Reading passage

I would be lying if I said that coming home early from my mission didn't cause me to feel like an absolute failure. I would be lying even more if I said that I wanted to go back out. Unfortunately, coming home early and not wanting to go back are seriously frowned upon. I felt like I let so many people down and believe me, I never would want to hurt or let anybody down.
I don't use my depression as a crutch. I hate the fact that I have to be on medication to help me function. For so long, I have felt as though depression and anxiety have been looked down upon and unless you've experienced it in some way, it's very hard to understand. Elder Jeffery R. Holland has helped those with and without depression close the wide gap a bit. His talk "Like a Broken Vessel" was both healing and helpful to all.
To get back on track, I began to feel my anxiety and depression more and more on my mission beginning the fourth month in. I ignored it, played it off, and tried to cope in different ways. I finally got to a point where I felt like I should get back on medication. I had an interview with my mission president and decided to delay the medication because missionary work is hard and even Ammon and his brethren felt depressed and sorrowed at times.
But after another transfer and in a new area, my feelings got stronger and I got weaker. I felt like a mess. I felt absolutely crazy. Was this brain even mine anymore? I couldn't tell. My perfectionist side took over and I was on autopilot for a long time. I wouldn't/couldn't take breaks. I didn't want to stop because I couldn't let down the Lord, my mission president, or myself. I was NOT a failure. But eventually, even after counseling and beginning medication, I made the decision that going home was best.
I don't know if anyone will understand the process it took to come to that decision. It was painful. It was discouraging. I had come to love all of the people I was working with and spending time with. I loved the ward and the people I had come to known. And I felt like the most selfish person in the world deciding to come home. I had failed these people. I had failed Heavenly Father and Jesus Christ. I had failed my mission president and his wife. I had failed myself.
But that was when I had felt the most peace. Instead of pretending to be happy and walking through each day as someone I didn't feel I was, I could go home and cope with this emotional and mental disability in a way that would help me function better.
That didn't take away the guilt, the anger, the regret, and the hurt. For months, even more than a year, I was angry at myself. I was hurt that I had cut close relationships short. I was jealous of the missionaries who finished their missions and served in the areas I had been in with so much success and friendship. I love those people! I wanted to be there for them, to be able to help them and serve them in anyway, and I had failed.
For months I watched as people I had served with came home and loved their missions so much. They wanted to go back. And I couldn't even fathom going back. I missed the people. I missed being able to serve them and love them. But I didn't miss the anxiety, the overwhelming work, the exhaustion.
For a long time, I struggled even wanting to be part of anything to do with my mission.
But then, I found some healing. And I don't fell guilty or angry. I still feel sad. I still feel like I missed out on loving people and helping them. But I found forgiveness for myself. I found healing with the Savior. And that came through sitting in the temple, imagining I was in my mission giving my testimony at a departing devotional.
In my mind, I invited all those that I thought I had failed, all of those that I had come to love, and those that I needed to ask forgiveness from. The Savior was there. My Father in Heaven was there. My husband of a few months was there. My mission president and his sweet wife was there. And I told them how sorry I was. How much I wished that I could've been more true to who I knew I was while I was there. But that I knew this was God's plan. Because on the flip of everything, I saw tender mercies that confirmed that I was to be at home. That I was needed back home for certain things.
I bore my testimony. I told them I loved them. And I asked for forgiveness.
And I haven't felt a sliver of guilt or a bit of failure since that moment.
I still love every single soul that I met while on my mission. And while at times I am embarrassed of how everything happened and the state of my mind while I was there, I know I did what I could.
And if any of you reading this struggle with anything close to what I have described, you must know you aren't alone. There is healing and forgiveness, even if the forgiveness is for yourself.
Heavenly Father and Jesus Christ love you.
And with them, You can NEVER be a failure.

[Records from a data collection]
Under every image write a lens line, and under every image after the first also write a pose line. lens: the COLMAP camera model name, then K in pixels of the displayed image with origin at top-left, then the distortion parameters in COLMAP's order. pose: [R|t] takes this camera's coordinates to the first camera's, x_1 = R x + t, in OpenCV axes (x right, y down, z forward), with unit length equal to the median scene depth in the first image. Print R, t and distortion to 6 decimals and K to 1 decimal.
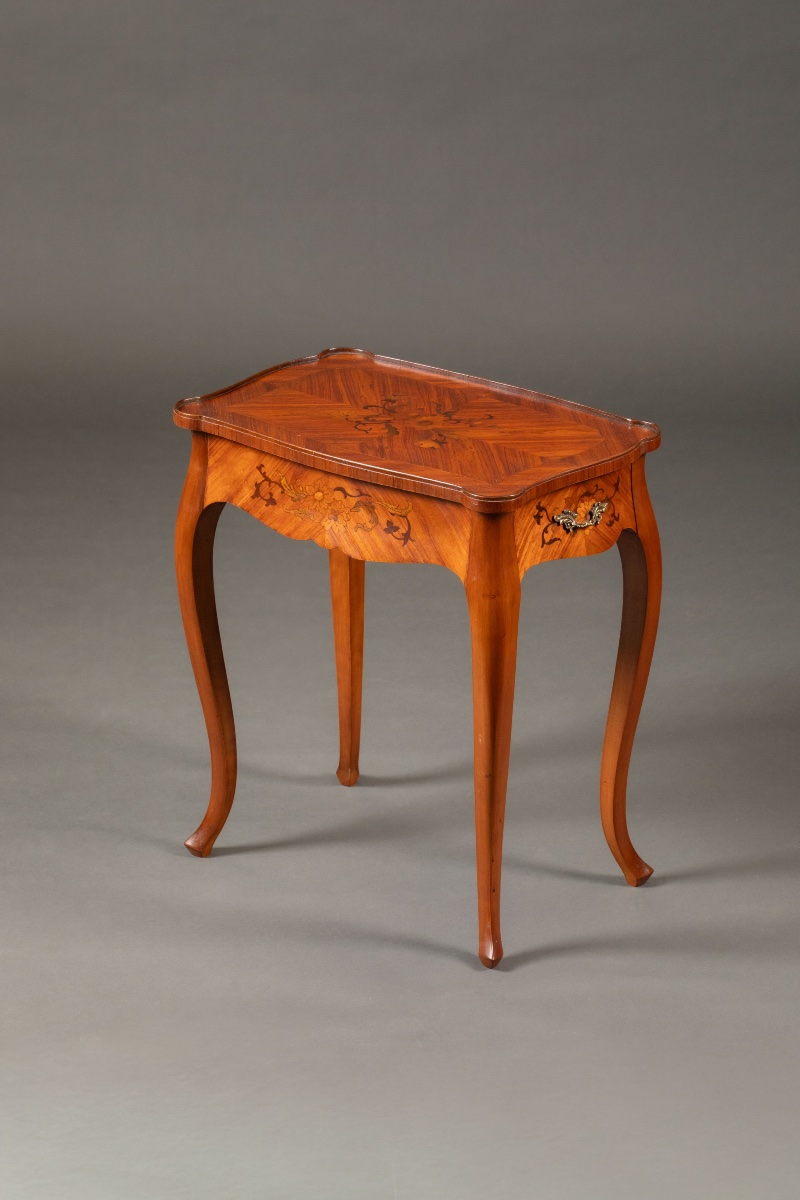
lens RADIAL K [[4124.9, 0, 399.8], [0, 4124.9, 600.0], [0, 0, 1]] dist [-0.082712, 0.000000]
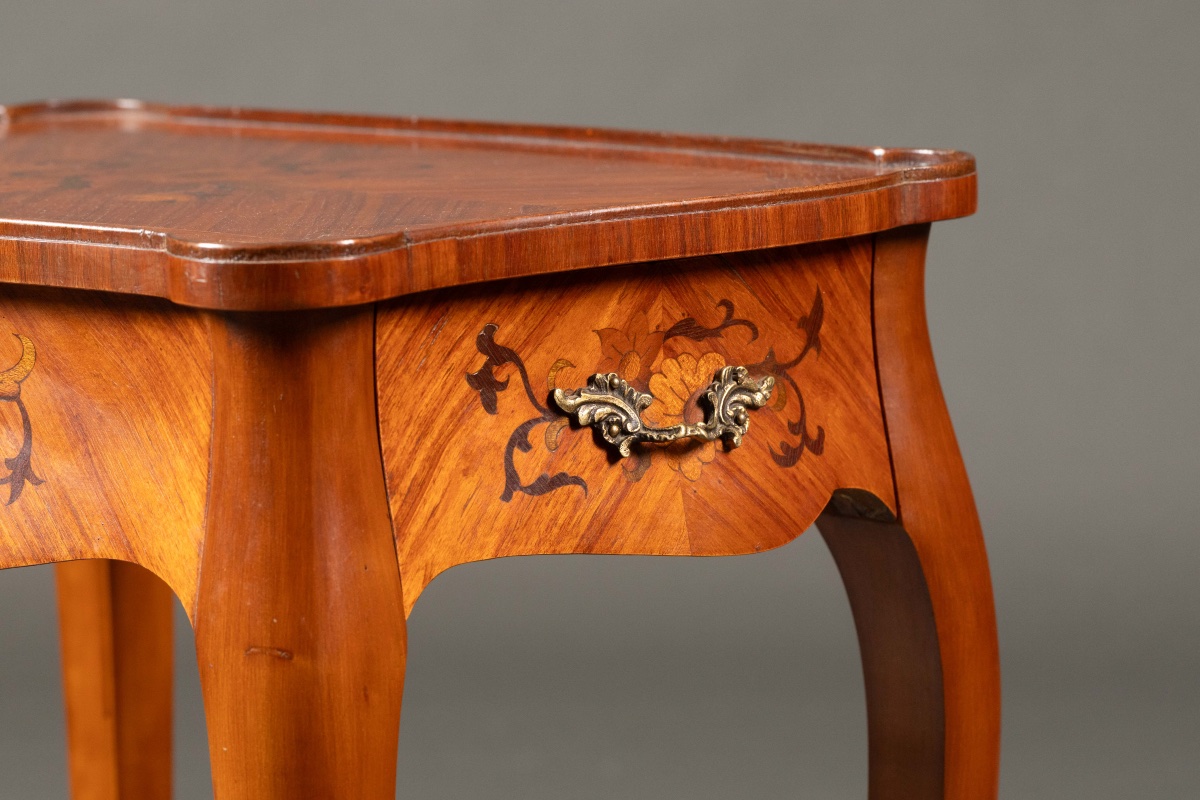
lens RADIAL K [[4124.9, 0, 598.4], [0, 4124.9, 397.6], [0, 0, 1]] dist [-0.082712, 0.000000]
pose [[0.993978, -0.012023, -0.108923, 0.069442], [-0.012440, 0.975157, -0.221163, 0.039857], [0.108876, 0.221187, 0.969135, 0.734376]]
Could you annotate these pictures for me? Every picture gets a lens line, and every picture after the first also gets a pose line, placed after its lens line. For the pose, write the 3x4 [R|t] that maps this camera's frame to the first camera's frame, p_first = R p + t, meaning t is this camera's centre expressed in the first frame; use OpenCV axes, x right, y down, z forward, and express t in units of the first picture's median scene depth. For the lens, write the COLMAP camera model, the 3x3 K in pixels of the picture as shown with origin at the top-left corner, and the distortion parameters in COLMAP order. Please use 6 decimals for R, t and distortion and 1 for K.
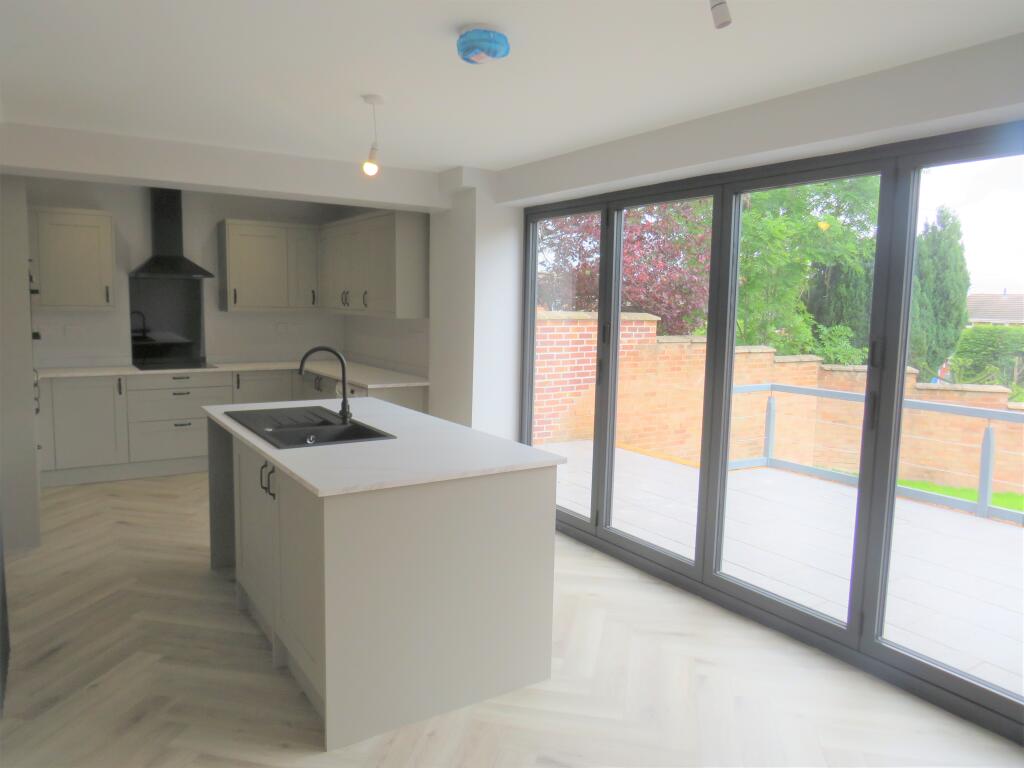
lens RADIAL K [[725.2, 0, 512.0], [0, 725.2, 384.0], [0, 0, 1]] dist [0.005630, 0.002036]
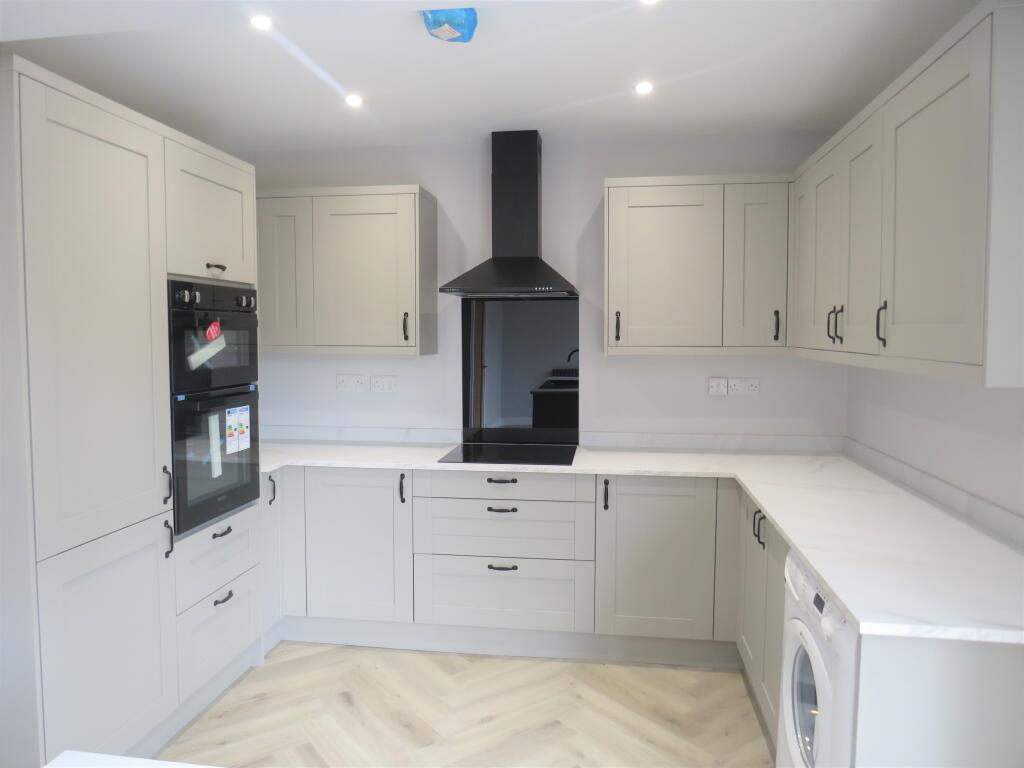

Work item
In the essay about coming home early from a mission, what is the title of the talk the writer calls both healing and helpful?

Your solution
"Like a Broken Vessel"